Welcome to December (in a few hours)! That means it's finally cookie season, yay! I've been doing a Christmas Cookie Exchange (on the years that we don't travel) since 1993. It is such a tradition in my family. I thought I would give you guys a few of my favorite cookie and dessert recipes to get this month started off right!

Also, stay tuned for some fun cookie TV segments coming soon. I have some great news that I can't wait to share with all of you. Until then, happy baking!

I love to combine a shortbread cookie with a turtle cheesecake bar, this one is my Ritzy Rich Bars. These are delicious and decadent.

Ritzy Rich Bars (Shortbread-Cookie Cheesecake Turtle Bars)

Serves 12

My Ritzy Rich Bars are decadent, buttery and delicious. They are a shortbread-cookie cheesecake turtle bar. These are amazing and delicious!

Shortbread Crust

2 sticks unsalted butter, softened

1/2 cup sugar

2 cups finely ground and sifted Ritz crackers (approximately 2 sleeves)

1 teaspoon vanilla extract


2 (8-ounce) packages cream cheese, softened

1 cup sugar

3/4 cup sour cream

2 eggs, room temperature

1/2 cup flour

2 teaspoons vanilla extract


¼ cup caramel

¼ chocolate syrup or hot fudge

¼ cup chopped pecans

Preheat oven to 325ºF. Line a 9-by-13-inch pan with parchment paper.


Using an electric stand mixer with a paddle attachment, cream together butter and sugar on high speed until creamy. Add crackers and vanilla, and continue to beat together until thoroughly

combined. Press mixture into lined pan, and press down for even distribution.


Cream together cream cheese and sugar until light and fluffy. Add sour cream, eggs, flour and

vanilla until well-combined. Spread cheesecake mixture over shortbread cookie crust and bake on the bottom rack for 45 minutes, then transfer to the top rack and bake for 5 to 10 more minutes, or until a toothpick inserted into the center comes out clean.


Cool the cheesecake in the refrigerator for at least 3 hours. When ready to serve, drizzle with caramel, chocolate syrup or hot fudge and pecans. Cut into 12 bars. Refrigerate any leftovers.

Another holiday tradition in our family is making Golden Cadillac Shakes.

Golden Cadillac Shakes

with Chocolate Ganache & Graham Cracker-Toffee S'more Skewers

Serves 4

Golden Cadillac Shakes

Serves 4

2 ounces Galliano

2 ounces white crème de cocoa

1 pint vanilla ice cream


Chocolate syrup

Blend together Galliano, white crème de cocoa and ice cream. Drizzle chocolate syrup over the inside of 4 glasses, then pour equal amounts of the ice cream mixture into each glass.

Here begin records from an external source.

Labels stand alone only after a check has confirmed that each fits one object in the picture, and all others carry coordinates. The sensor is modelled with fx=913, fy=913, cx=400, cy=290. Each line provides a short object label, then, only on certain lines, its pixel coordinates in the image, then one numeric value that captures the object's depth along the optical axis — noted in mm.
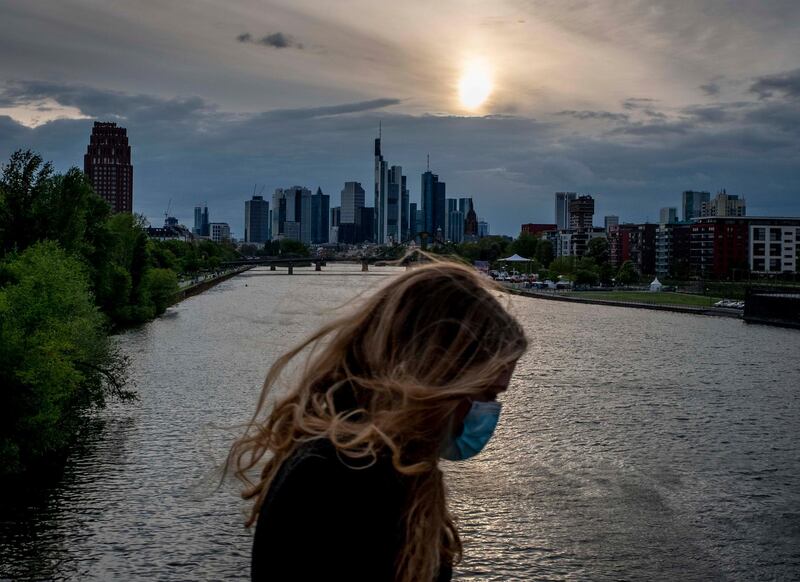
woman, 1580
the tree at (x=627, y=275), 110312
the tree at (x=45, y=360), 18203
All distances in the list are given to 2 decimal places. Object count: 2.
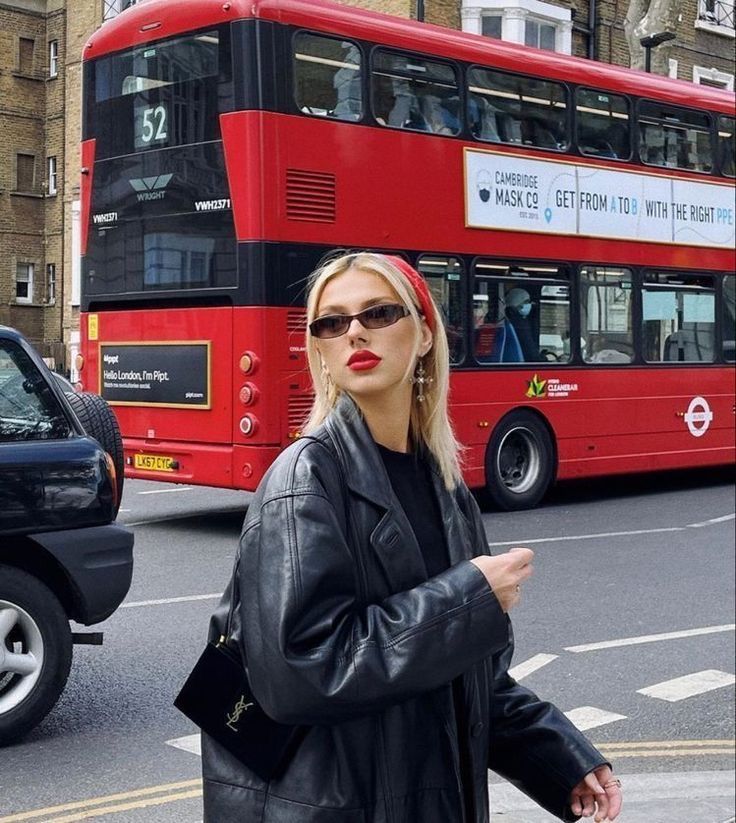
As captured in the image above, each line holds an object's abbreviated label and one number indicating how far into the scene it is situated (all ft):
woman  5.87
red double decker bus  11.21
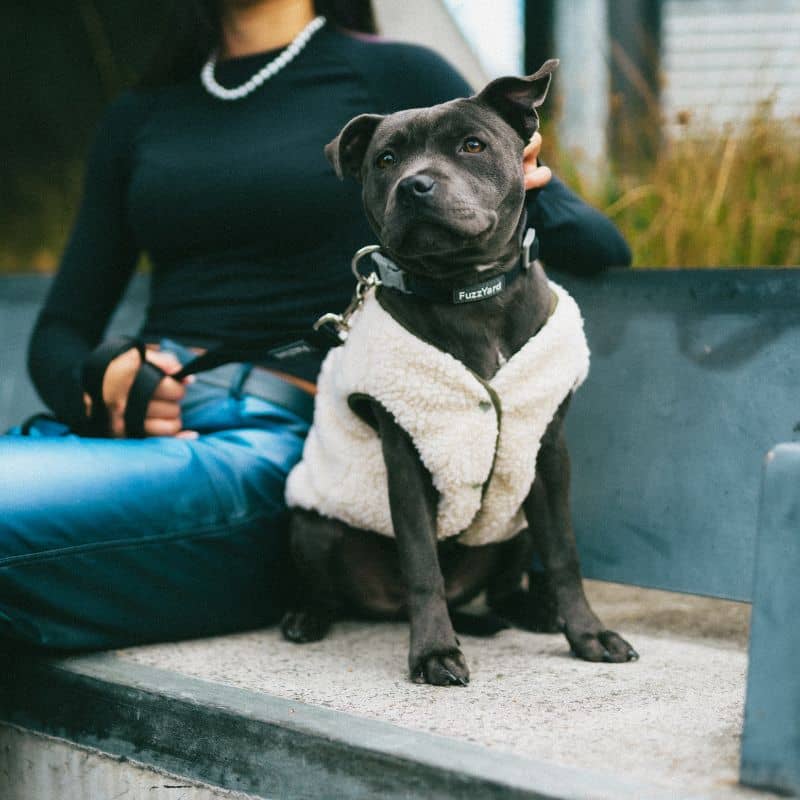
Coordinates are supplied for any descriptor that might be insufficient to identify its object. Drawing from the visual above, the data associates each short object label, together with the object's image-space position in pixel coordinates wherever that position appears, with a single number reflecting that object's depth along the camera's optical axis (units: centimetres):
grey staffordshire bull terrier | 166
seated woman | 189
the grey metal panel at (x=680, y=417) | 209
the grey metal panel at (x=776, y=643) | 126
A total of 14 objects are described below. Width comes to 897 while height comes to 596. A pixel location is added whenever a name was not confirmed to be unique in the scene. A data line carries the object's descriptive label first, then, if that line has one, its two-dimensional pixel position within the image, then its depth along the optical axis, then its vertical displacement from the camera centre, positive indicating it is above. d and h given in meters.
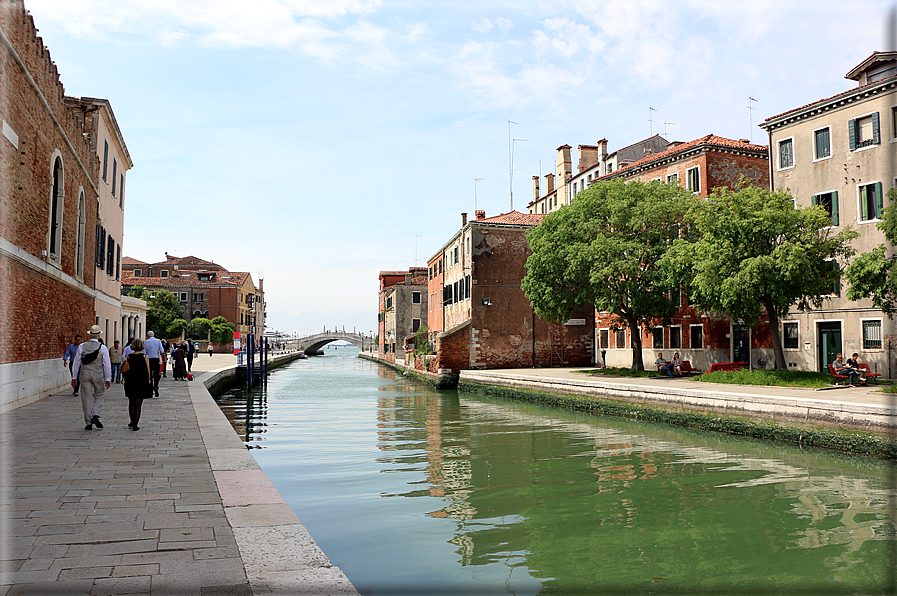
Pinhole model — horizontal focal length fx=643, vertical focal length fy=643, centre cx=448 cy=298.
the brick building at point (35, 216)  10.30 +2.35
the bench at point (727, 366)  21.99 -1.20
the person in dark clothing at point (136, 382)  8.87 -0.64
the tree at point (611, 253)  22.38 +2.87
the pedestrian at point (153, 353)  14.17 -0.38
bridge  90.56 -0.81
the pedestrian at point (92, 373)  8.68 -0.50
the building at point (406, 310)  56.56 +2.10
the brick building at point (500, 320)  30.66 +0.63
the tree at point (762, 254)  16.81 +2.07
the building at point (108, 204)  19.92 +4.72
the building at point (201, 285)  68.25 +5.38
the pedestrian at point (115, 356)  16.73 -0.52
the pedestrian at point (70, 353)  13.71 -0.35
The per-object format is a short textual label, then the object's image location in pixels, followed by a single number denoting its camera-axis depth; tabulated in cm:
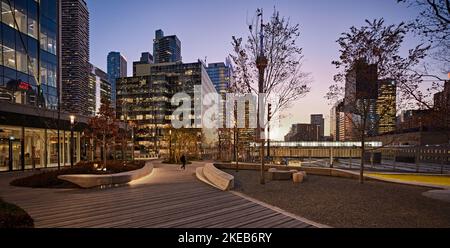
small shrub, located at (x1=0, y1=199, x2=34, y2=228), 537
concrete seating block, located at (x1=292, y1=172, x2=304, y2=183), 1547
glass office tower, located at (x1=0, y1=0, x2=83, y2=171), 2500
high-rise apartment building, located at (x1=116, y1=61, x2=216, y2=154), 14300
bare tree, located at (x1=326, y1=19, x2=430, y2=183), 1390
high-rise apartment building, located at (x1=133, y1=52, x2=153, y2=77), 16385
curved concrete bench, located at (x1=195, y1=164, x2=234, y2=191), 1294
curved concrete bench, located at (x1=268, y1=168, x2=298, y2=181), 1684
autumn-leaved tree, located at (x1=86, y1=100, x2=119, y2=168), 2328
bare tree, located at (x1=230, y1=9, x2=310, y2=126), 1598
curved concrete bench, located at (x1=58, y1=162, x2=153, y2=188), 1393
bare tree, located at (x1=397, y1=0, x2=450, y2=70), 927
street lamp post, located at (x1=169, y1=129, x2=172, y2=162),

For a mocktail version, replace Galliano and white crème de cocoa with ¼ cup of malted milk powder and ⅓ cup milk.

Chocolate Ganache & Graham Cracker-Toffee S’more Skewers

Serves 4

2 graham crackers

2 tablespoons toffee pieces

Chocolate Ganache

1 cup semi-sweet chocolate chips

½ cup heavy cream

4 regular-size marshmallows

4 cocktail skewers (at least TK inches in length)

Place graham crackers and toffee pieces in a food processor and finely grind.

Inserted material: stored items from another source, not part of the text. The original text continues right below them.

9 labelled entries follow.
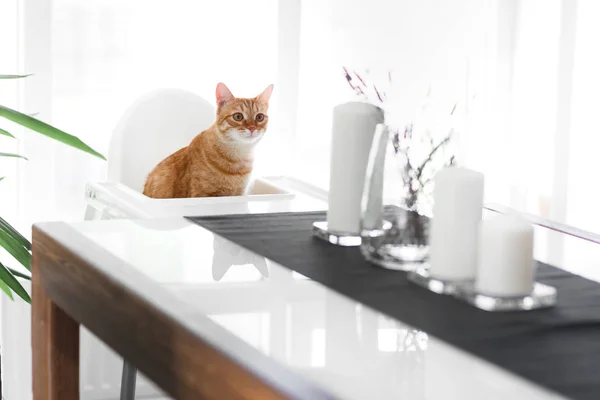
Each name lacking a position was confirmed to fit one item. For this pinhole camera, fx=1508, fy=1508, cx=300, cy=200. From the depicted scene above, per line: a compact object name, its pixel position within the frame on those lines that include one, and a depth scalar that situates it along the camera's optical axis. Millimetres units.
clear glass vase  2122
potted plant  2916
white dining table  1750
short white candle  1995
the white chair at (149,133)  3386
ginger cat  3074
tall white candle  2353
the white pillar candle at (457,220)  2074
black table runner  1800
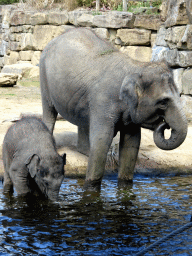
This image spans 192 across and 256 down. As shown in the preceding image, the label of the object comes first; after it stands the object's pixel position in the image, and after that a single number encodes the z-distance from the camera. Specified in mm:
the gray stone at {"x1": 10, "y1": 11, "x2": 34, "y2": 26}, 20109
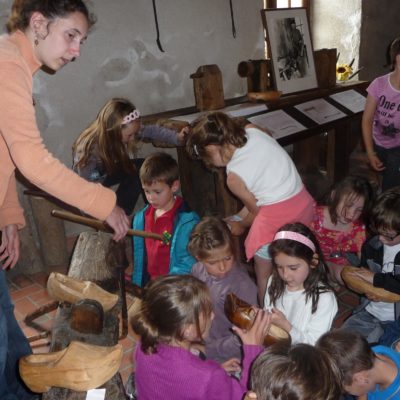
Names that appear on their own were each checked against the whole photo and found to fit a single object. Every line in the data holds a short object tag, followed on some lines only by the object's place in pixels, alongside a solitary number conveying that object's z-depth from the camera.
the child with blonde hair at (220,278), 2.29
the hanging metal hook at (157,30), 4.30
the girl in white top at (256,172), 2.48
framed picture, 4.82
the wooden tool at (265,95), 4.66
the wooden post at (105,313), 1.86
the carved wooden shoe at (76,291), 2.27
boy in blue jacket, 2.67
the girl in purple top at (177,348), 1.58
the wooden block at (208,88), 4.29
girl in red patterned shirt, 2.97
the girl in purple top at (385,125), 3.51
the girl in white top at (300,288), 2.11
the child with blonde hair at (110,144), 3.33
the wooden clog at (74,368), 1.68
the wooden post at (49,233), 4.00
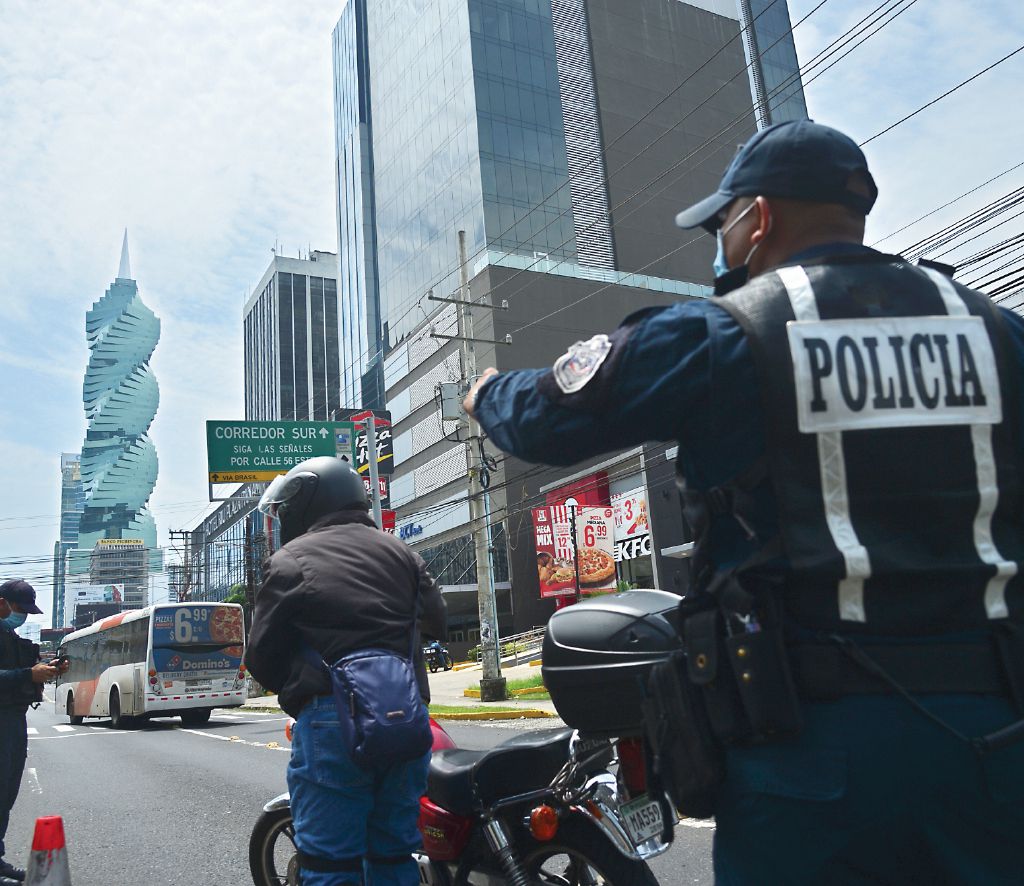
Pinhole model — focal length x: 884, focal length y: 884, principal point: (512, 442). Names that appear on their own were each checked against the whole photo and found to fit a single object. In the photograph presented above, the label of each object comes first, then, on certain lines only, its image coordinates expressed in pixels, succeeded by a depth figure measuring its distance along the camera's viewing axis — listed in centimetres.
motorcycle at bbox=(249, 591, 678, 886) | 233
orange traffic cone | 360
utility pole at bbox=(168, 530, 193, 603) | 5109
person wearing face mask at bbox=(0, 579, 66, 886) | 495
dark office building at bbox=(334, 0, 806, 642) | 5419
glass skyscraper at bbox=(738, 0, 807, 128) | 7244
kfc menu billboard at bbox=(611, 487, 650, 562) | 3694
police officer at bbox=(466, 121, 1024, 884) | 124
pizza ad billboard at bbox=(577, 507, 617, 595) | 3622
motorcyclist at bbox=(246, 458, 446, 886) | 261
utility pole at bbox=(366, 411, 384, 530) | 2284
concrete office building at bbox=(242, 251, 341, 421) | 12081
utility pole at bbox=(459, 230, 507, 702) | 1822
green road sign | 2366
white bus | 1833
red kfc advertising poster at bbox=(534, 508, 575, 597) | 3631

Add chocolate to a medium-size bowl. In a small saucepan, bring cream to a slow boil, then pour over chocolate and let sit for 5 minutes. Whisk together chocolate and cream to make chocolate ganache.

Thread 1 marshmallow onto each skewer. Dip marshmallow into the chocolate ganache and sprinkle with some graham cracker-and-toffee mixture. Let cool. Repeat process for remaining skewers. Serve with Golden Cadillac Shakes.


Refrigerate any leftover ganache. The cold ganache makes delicious truffles: Simply roll a small amount of ganache into a ball, then roll in the crushed graham crackers and toffee mixture.